The Senate will consider the confirmation of a permanent director for the federal consumer financial protection agency within the next couple of weeks under unanimous consent, the Senate leader’s schedule shows. Exact timing is unclear; the Senate is in pro forma schedule until the week of Nov. 26.
Kathleen (“Kathy”) Kraninger was nominated to the position as director of the Bureau of Consumer Financial Protection (BCFP, formerly known as the CFPB) in mid-June by President Donald Trump; she sat for a Senate Banking Committee hearing on her nomination the next month. The committee voted (and along party lines) in August to recommend her for confirmation, by a 13-12 vote.

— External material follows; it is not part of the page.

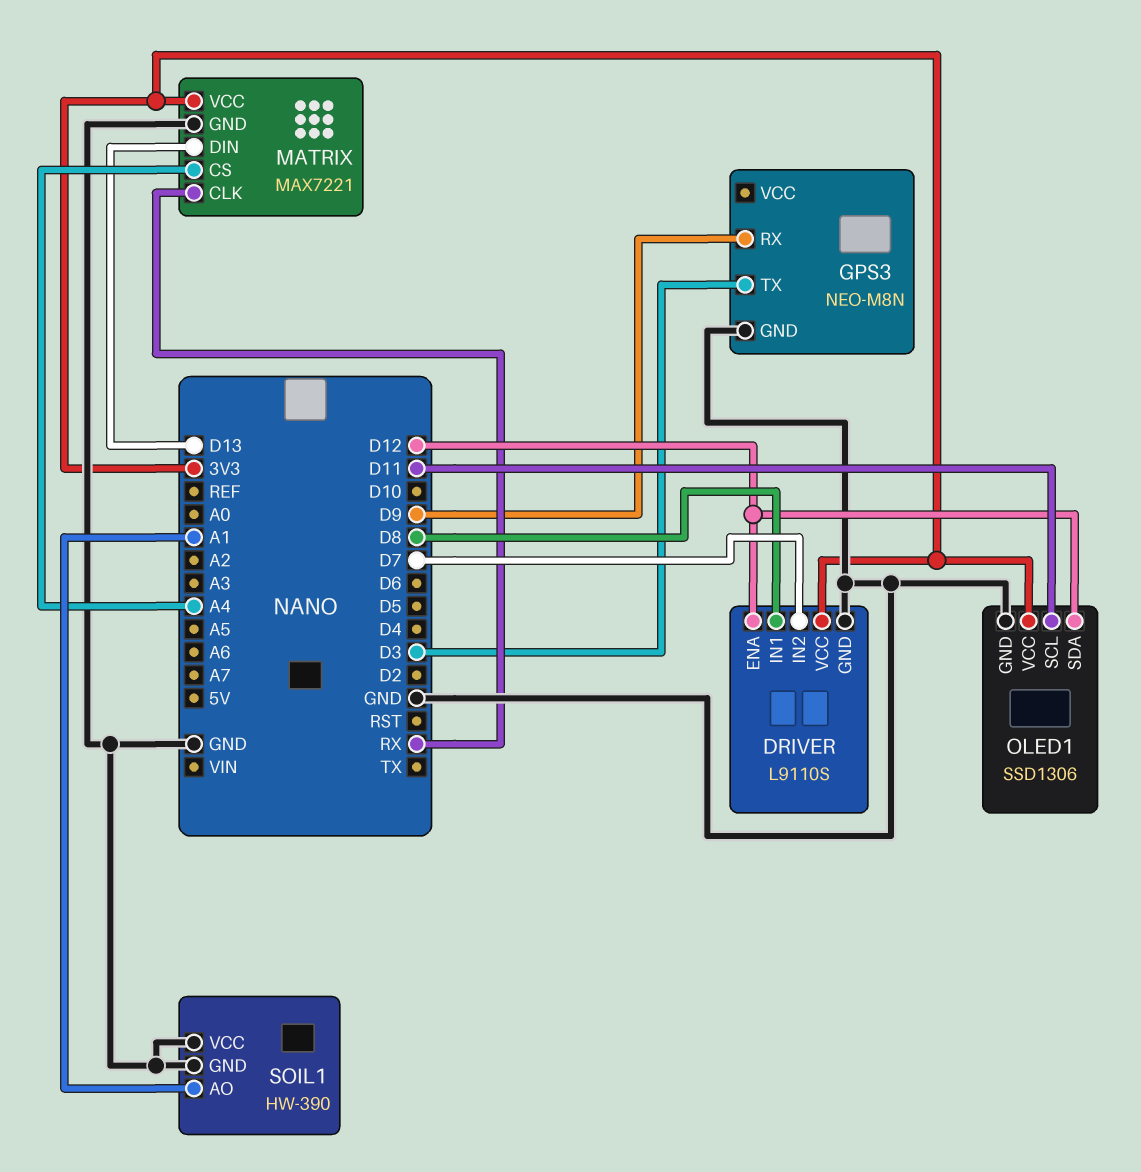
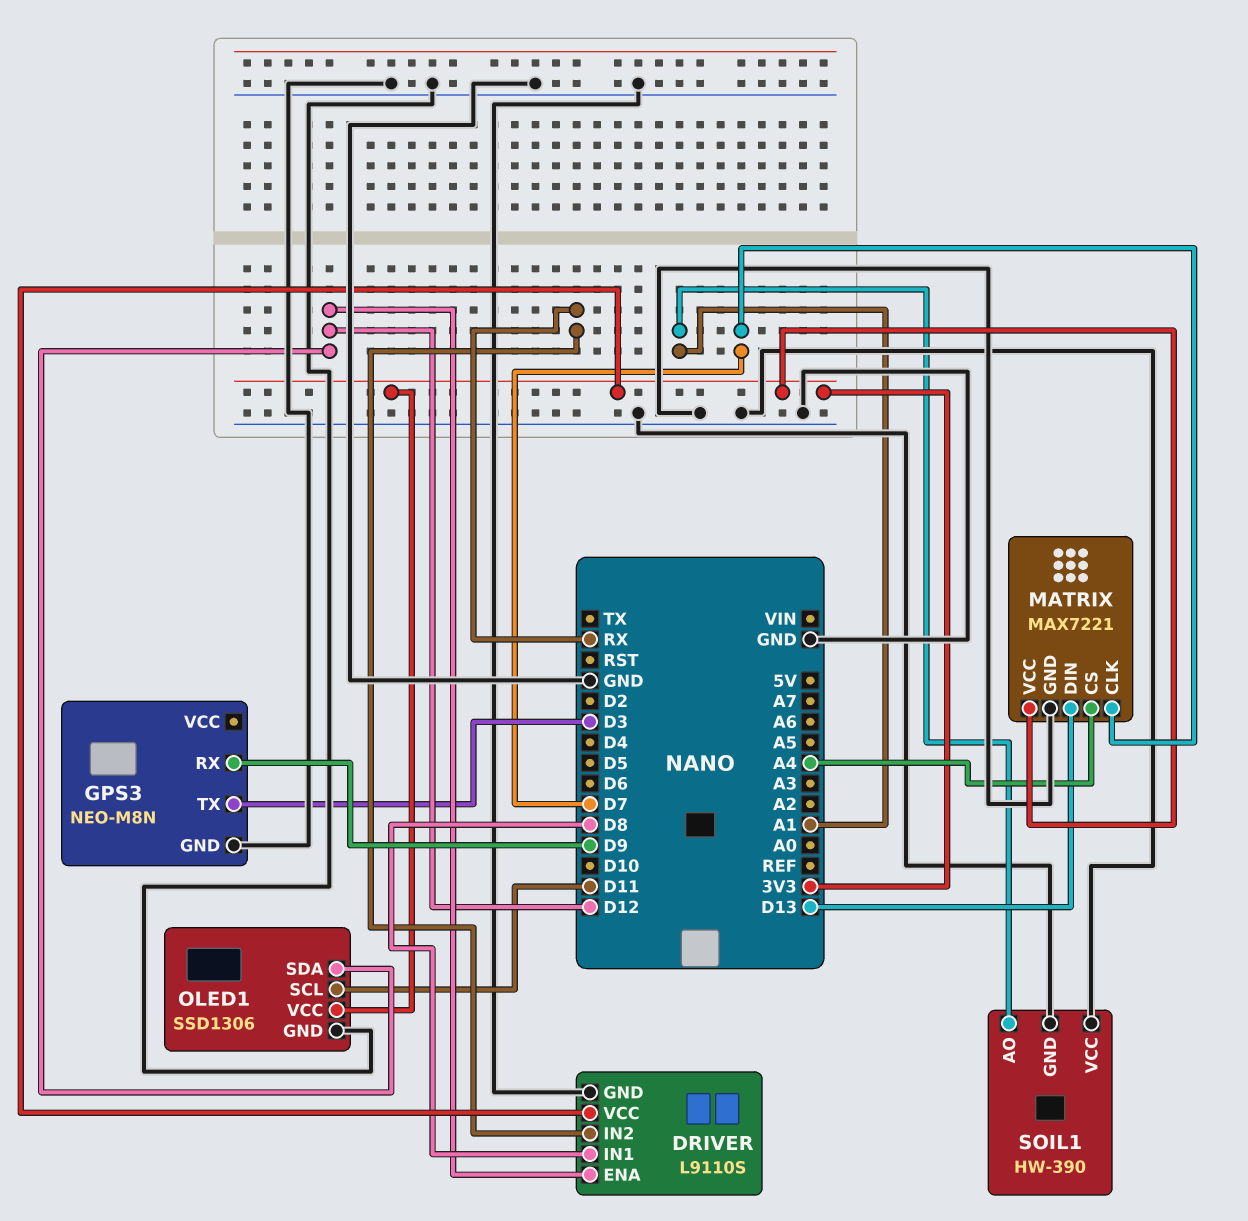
DRIVER pin IN2: D7 -> RX
MATRIX pin CLK: RX -> D7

If confirmed in a Senate vote (which is likely), Kraninger would succeed acting director John (“Mick”) Mulvaney in heading up the agency – and would be the first permanent director since Richard Cordray resigned about a year ago (and ultimately ran for governor of Ohio, but lost in the election last week).
Kraninger, who turns 43 this year, has spent the last more than 20 years mostly working as a staff member for Congress or for federal agencies. She also spent some time in the Peace Corps, working in Ukraine, according to a biography of her posted by a group she addressed as a conference speaker in September 2017.
Since March of last year, she has served as associate director for general government for the Office of Management and Budget (OMB), which Mulvaney also oversees as director. In that role, according to her bio, she “oversees budget development and execution for a number of executive branch agencies including the Departments of Commerce, Justice, Homeland Security (DHS), Housing and Urban Development, Transportation (DOT), and Treasury.” (BCFP is not listed in her bio among the agencies.)
Before joining OMB, she served as the clerk of the Senate Appropriations Subcommittee on Homeland Security, the bio states, noting that committee “provides DHS with its $40 billion discretionary budget.”
Other congressional staffing positions include those on the House Appropriations Subcommittee on Homeland Security as well as the Senate Homeland Security and Governmental Affairs Committee.